Segundo o ranking elaborado pela Firjan, 28,4% das cidades fechou 2016 em situação crítica e 57,5%, em situação difícil. Outros 1,38% foram classificados como boa gestão e apenas 0,3%, como gestão de excelência.

O IFGF é calculado com base na capacidade de geração de receita própria, os gastos com pessoal, os investimentos realizados, o custo da dívida e a quantidade de recursos em caixa, considerando os compromissos com restos a pagar.

A edição referente ao ano de 2016 mostra que, assim como ocorre com os estados, um número cada vez maior de municípios tem se "financiado" com a rubrica restos a pagar. A estratégia consiste em empurrar para o ano seguinte o maior volume possível de faturas e, assim, conseguir fechar as contas.

Do total de municípios pesquisados, 5,7% dos municípios analisados pela Firjan descumpriram a determinação de entregar aos sucessores recursos suficientes para cobrir a rubrica.

Embora a dívida não seja grande preocupação das prefeituras brasileiras, a Firjan detectou 10 casos de pagamento com custos da dívida acima do permitido pela LRF.
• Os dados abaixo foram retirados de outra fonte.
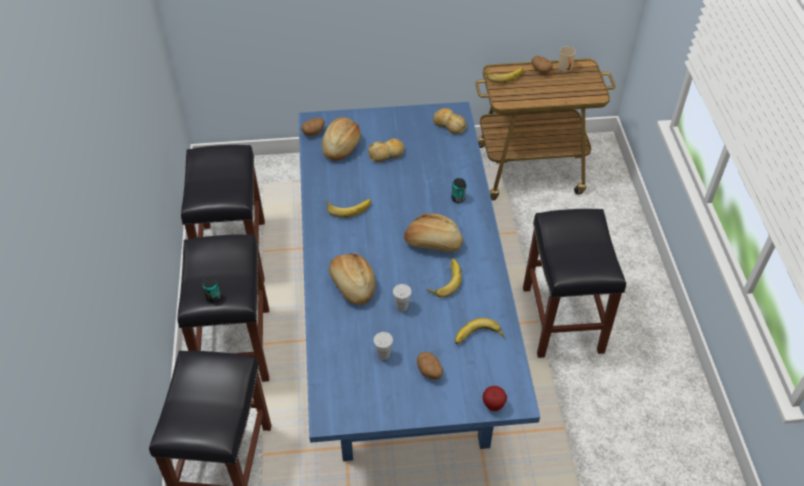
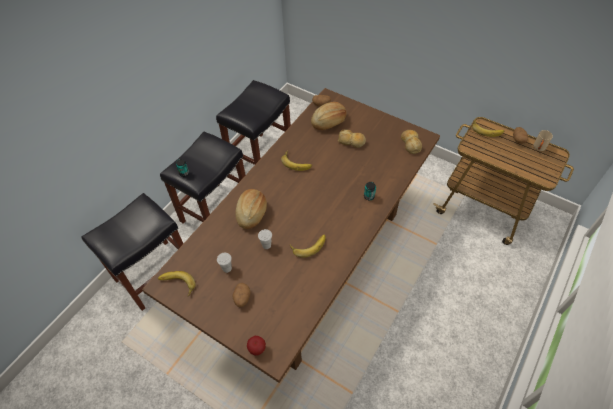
camera: 40 degrees right, 5 degrees up
blue dining table [299,102,540,461] -> brown dining table [142,88,440,383]
bread [404,214,463,252] -> none
banana [455,318,505,344] -> banana moved to [158,271,196,296]
black stool [523,209,626,358] -> none

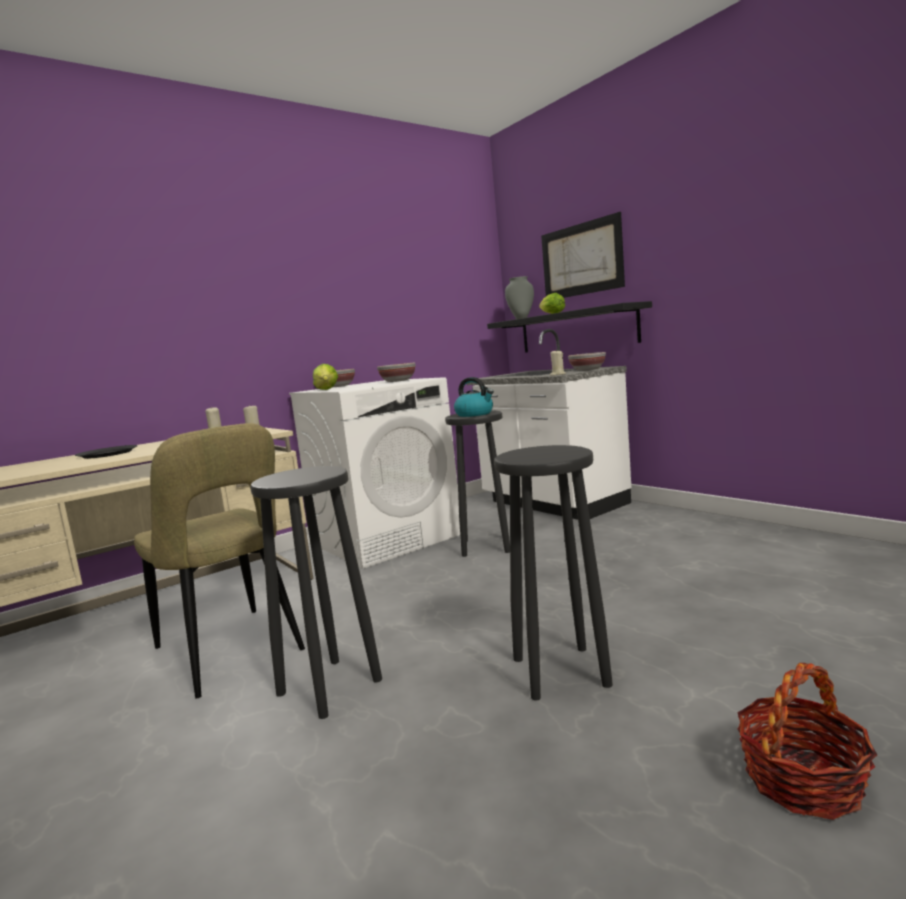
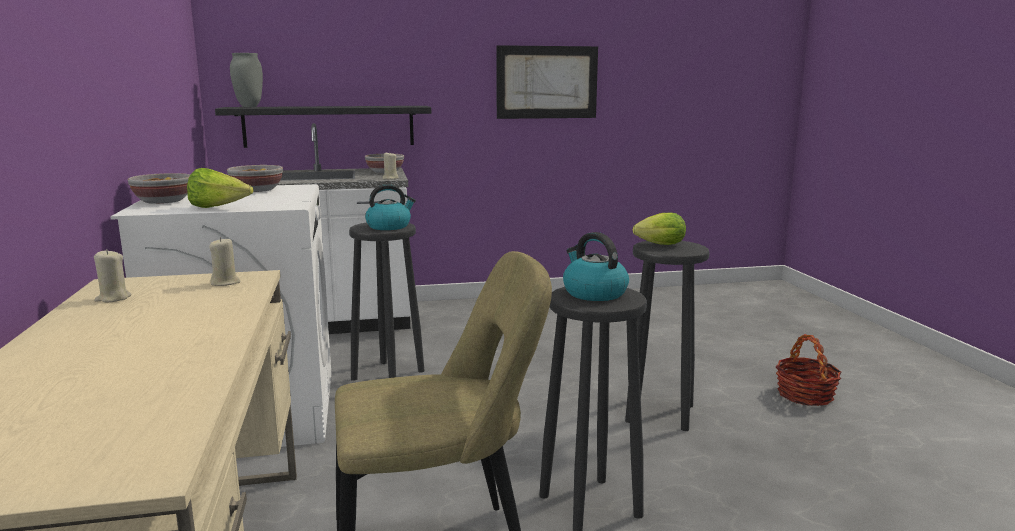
camera: 65 degrees left, 5 degrees up
black plate [75,445,137,459] -> none
lettuce [539,293,565,314] -> lettuce moved to [633,213,686,245]
picture [541,212,625,298] -> picture moved to [496,45,598,119]
none -> kettle [563,232,629,301]

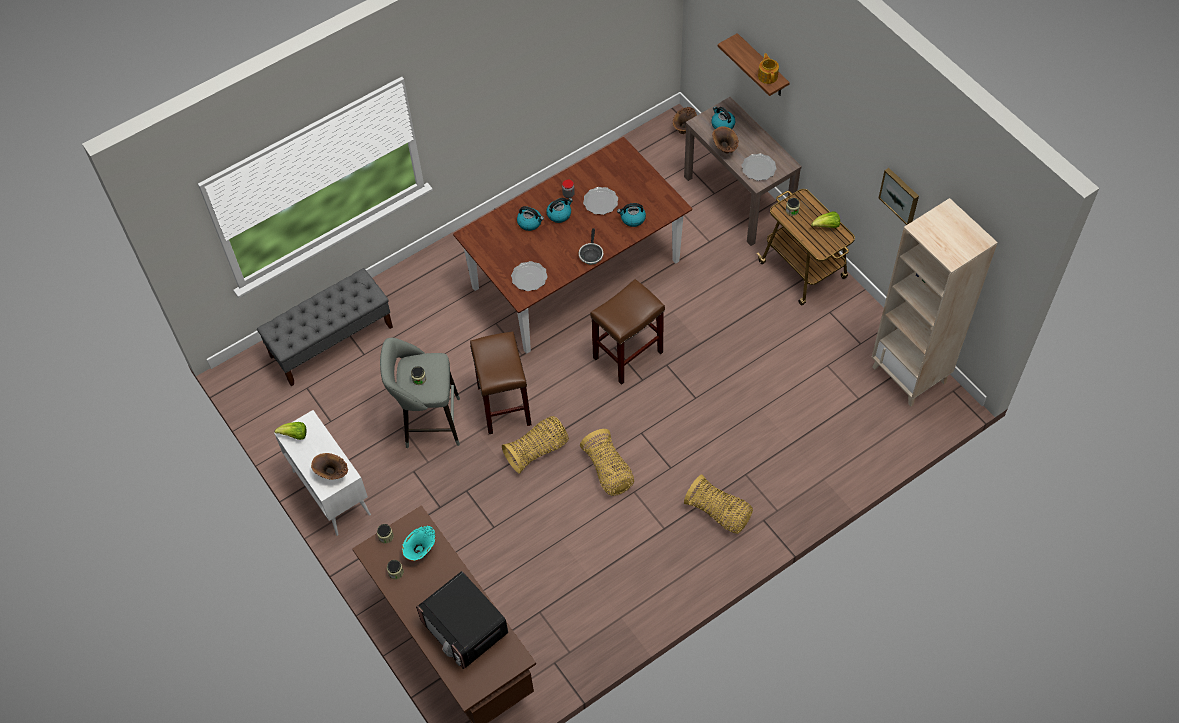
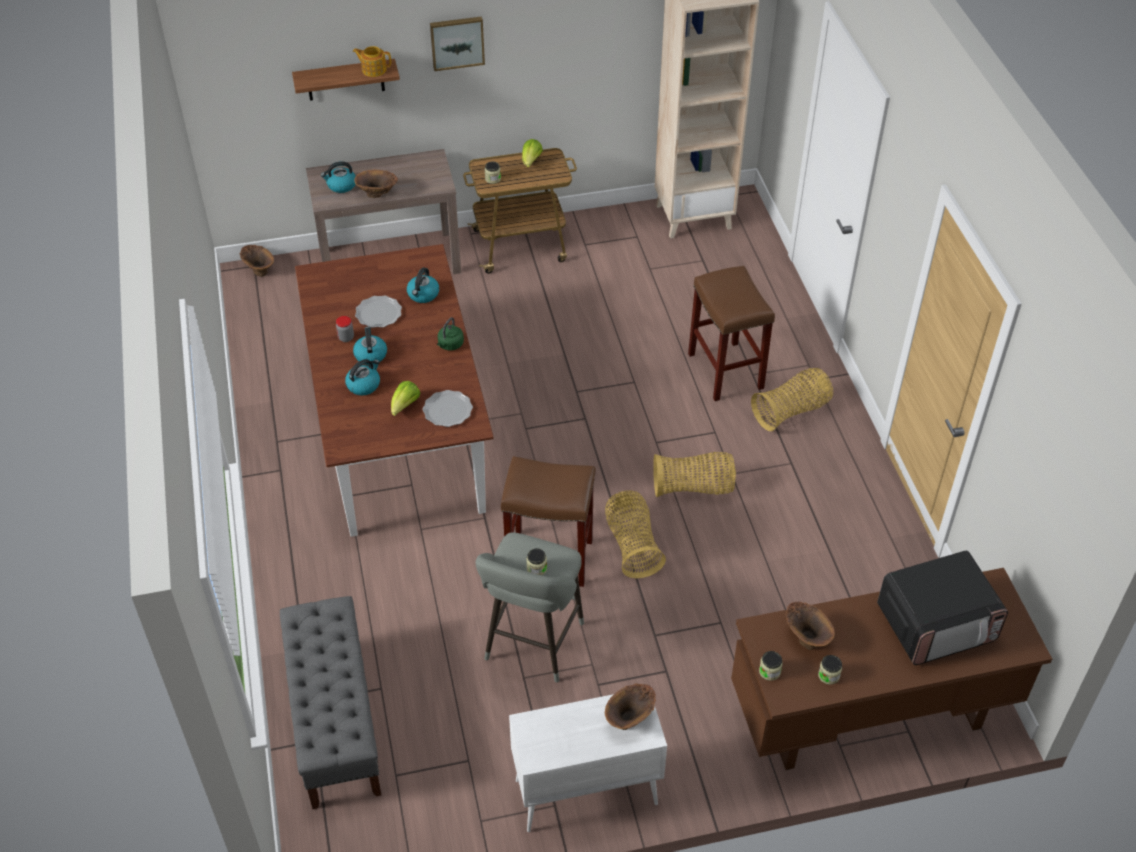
camera: 70 degrees left, 10 degrees down
lettuce [275,422,306,440] -> lettuce moved to [391,381,420,416]
turquoise vase [402,525,436,561] -> brown vase [785,602,835,650]
frying pan [579,228,603,264] -> green kettle [437,317,464,350]
brown stool [590,279,665,385] -> brown stool moved to [688,266,775,401]
plate [742,153,777,181] -> none
picture [879,168,919,225] -> picture moved to [430,16,485,71]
Outras 937 prefeituras não entregaram os dados à Secretaria do tesouro Nacional dentro do prazo estabelecido pela lei. "É impressionante o número de prefeituras que não entregou os dados", disse Mercês.

Na média nacional o IFGF dos municípios em 2016 foi 0,4655 (quanto mais perto de 1, melhor), acima dos 0,4432 verificados no ano anterior - que foi o pior da série iniciada em 2006. Segundo a Firjan, a melhora pode ser explicada, mais uma vez, pela repatriação.

Houve avanço nos indicadores de liquidez e gastos com pessoal, justamente os mais beneficiados pela injeção de recursos. Por outro lado, pioraram os indicadores de investimentos e receita própria.

No caso do investimento, diz Mercês, o desempenho em 2016 foi o pior desde o início da pesquisa, em 2006. "O investimento é o que mais sofre com a crise, já que o orçamento é bastante engessado com gastos de pessoal", comenta o economista.

Já o indicador de receita própria mostra que 82% dos municípios brasileiros não geram nem 20% de suas receitas e são extremamente dependentes de transferências governamentais.

Ranking

O melhor município do ranking deste ano foi Gavião Peixoto (SP), que subiu 409 posições entre 2015 e 2016. Para a Firjan, investimentos no setor aeronáutico - a cidade sedia instalações da Embraer - podem justificar o desempenho.

Já o pior foi Riachão do Bacamarte (PB), com IFGFR de apenas 0,0858.

Entre as capitais, o melhor desempenho em 2016 foi Manaus (AM) e o pior, de Campo Grande (MS). A primeira ficou na 33ª posição no ranking geral e a segunda, na 3.276ª.

A capital paulista fechou o ano com o pior desempenho no índice desde 2006, com IFGF de 0,6697, diante da queda nos investimentos e na folga de caixa em 2016. Foi oitava melhor capital e 229ª no ranking total.

O Rio caiu para a 2ª posição entre as capitais e ficou na 66ª colocação entre as cidades pesquisadas, com IFGF de 0,7329. Os dados da Firjan confirmam que a cidade queimou caixa nos últimos três anos para investir em obras de infraestrutura

Em o caixa líquido da empresa (considerando o volume de restos a pagar) ficou apenas 3% acima da receita corrente líquida. Em 2009, eram 42,1%.

"As duas cidades devem viver um período de baixo investimento", conclui Mercês, ressaltando que PPPs (Parcerias Público-Privadas) e concessões podem ser alternativas para driblar a falta de recursos.